— Activity —
Please reproduce the listing word for word. Pictures stay out.

— Data —
──────────────────────────────
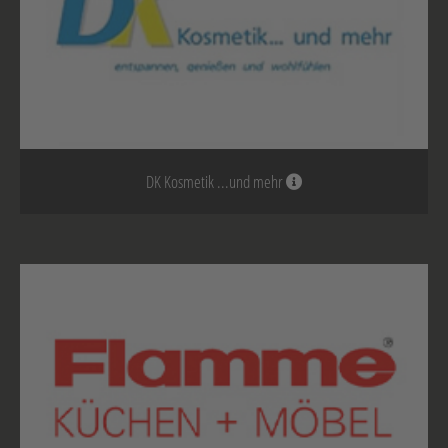
DK Kosmetik ...und mehr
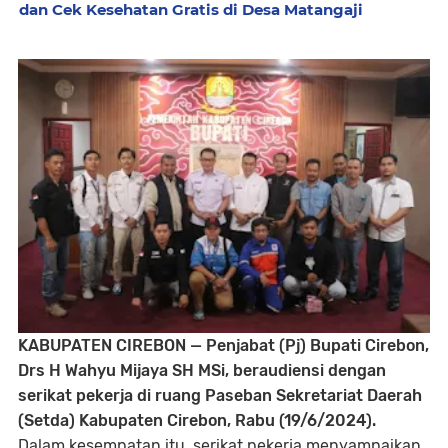
dan Cek Kesehatan Gratis di Desa Matangaji
KABUPATEN CIREBON — Penjabat (Pj) Bupati Cirebon,
Drs H Wahyu Mijaya SH MSi, beraudiensi dengan
serikat pekerja di ruang Paseban Sekretariat Daerah
(Setda) Kabupaten Cirebon, Rabu (19/6/2024).
Dalam kesempatan itu, serikat pekerja menyampaikan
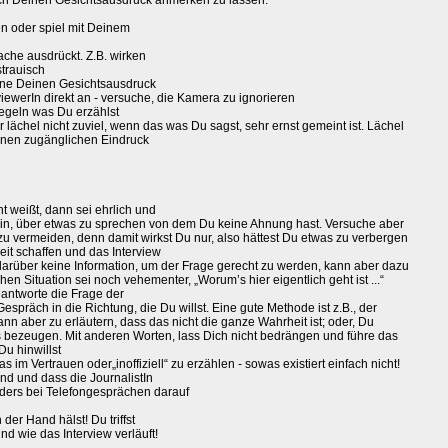
urch Deinen Gesichtsausdruck anmerken zu lassen.
en oder spiel mit Deinem
che ausdrückt. Z.B. wirken
trauisch
nne Deinen Gesichtsausdruck
iewerIn direkt an - versuche, die Kamera zu ignorieren
iegeln was Du erzählst
ächel nicht zuviel, wenn das was Du sagst, sehr ernst gemeint ist. Lächel
einen zugänglichen Eindruck
t weißt, dann sei ehrlich und
 ein, über etwas zu sprechen von dem Du keine Ahnung hast. Versuche aber
u vermeiden, denn damit wirkst Du nur, also hättest Du etwas zu verbergen
it schaffen und das Interview
 darüber keine Information, um der Frage gerecht zu werden, kann aber dazu
schen Situation sei noch vehementer, „Worum’s hier eigentlich geht ist ...“
antworte die Frage der
espräch in die Richtung, die Du willst. Eine gute Methode ist z.B., der
ann aber zu erläutern, dass das nicht die ganze Wahrheit ist; oder, Du
es bezeugen. Mit anderen Worten, lass Dich nicht bedrängen und führe das
Du hinwillst
as im Vertrauen oder„inoffiziell“ zu erzählen - sowas existiert einfach nicht!
nd und dass die JournalistIn
onders bei Telefongesprächen darauf
der Hand hälst! Du triffst
d wie das Interview verläuft!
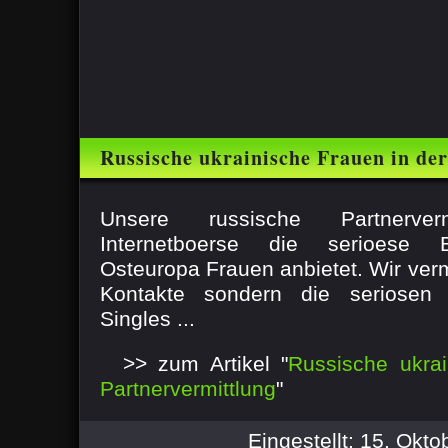
Russische ukrainische Frauen in de
Unsere russische Partnerver
Internetboerse die serioese B
Osteuropa Frauen anbietet. Wir verm
Kontakte sondern die seriosen 
Singles ...
>> zum Artikel "
Russische ukrai
Partnervermittlung
"
Eingestellt: 15. Okt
──────────────────────────────
— Task answer —
DK Kosmetik ...und mehr
dan Cek Kesehatan Gratis di Desa Matangaji
KABUPATEN CIREBON — Penjabat (Pj) Bupati Cirebon,
Drs H Wahyu Mijaya SH MSi, beraudiensi dengan
serikat pekerja di ruang Paseban Sekretariat Daerah
(Setda) Kabupaten Cirebon, Rabu (19/6/2024).
Dalam kesempatan itu, serikat pekerja menyampaikan
urch Deinen Gesichtsausdruck anmerken zu lassen.
en oder spiel mit Deinem
che ausdrückt. Z.B. wirken
trauisch
nne Deinen Gesichtsausdruck
iewerIn direkt an - versuche, die Kamera zu ignorieren
iegeln was Du erzählst
ächel nicht zuviel, wenn das was Du sagst, sehr ernst gemeint ist. Lächel
einen zugänglichen Eindruck
t weißt, dann sei ehrlich und
 ein, über etwas zu sprechen von dem Du keine Ahnung hast. Versuche aber
u vermeiden, denn damit wirkst Du nur, also hättest Du etwas zu verbergen
it schaffen und das Interview
 darüber keine Information, um der Frage gerecht zu werden, kann aber dazu
schen Situation sei noch vehementer, „Worum’s hier eigentlich geht ist ...“
antworte die Frage der
espräch in die Richtung, die Du willst. Eine gute Methode ist z.B., der
ann aber zu erläutern, dass das nicht die ganze Wahrheit ist; oder, Du
es bezeugen. Mit anderen Worten, lass Dich nicht bedrängen und führe das
Du hinwillst
as im Vertrauen oder„inoffiziell“ zu erzählen - sowas existiert einfach nicht!
nd und dass die JournalistIn
onders bei Telefongesprächen darauf
der Hand hälst! Du triffst
d wie das Interview verläuft!
Russische ukrainische Frauen in de
Unsere russische Partnerver
Internetboerse die serioese B
Osteuropa Frauen anbietet. Wir verm
Kontakte sondern die seriosen 
Singles ...
>> zum Artikel "
Russische ukrai
Partnervermittlung
"
Eingestellt: 15. Okt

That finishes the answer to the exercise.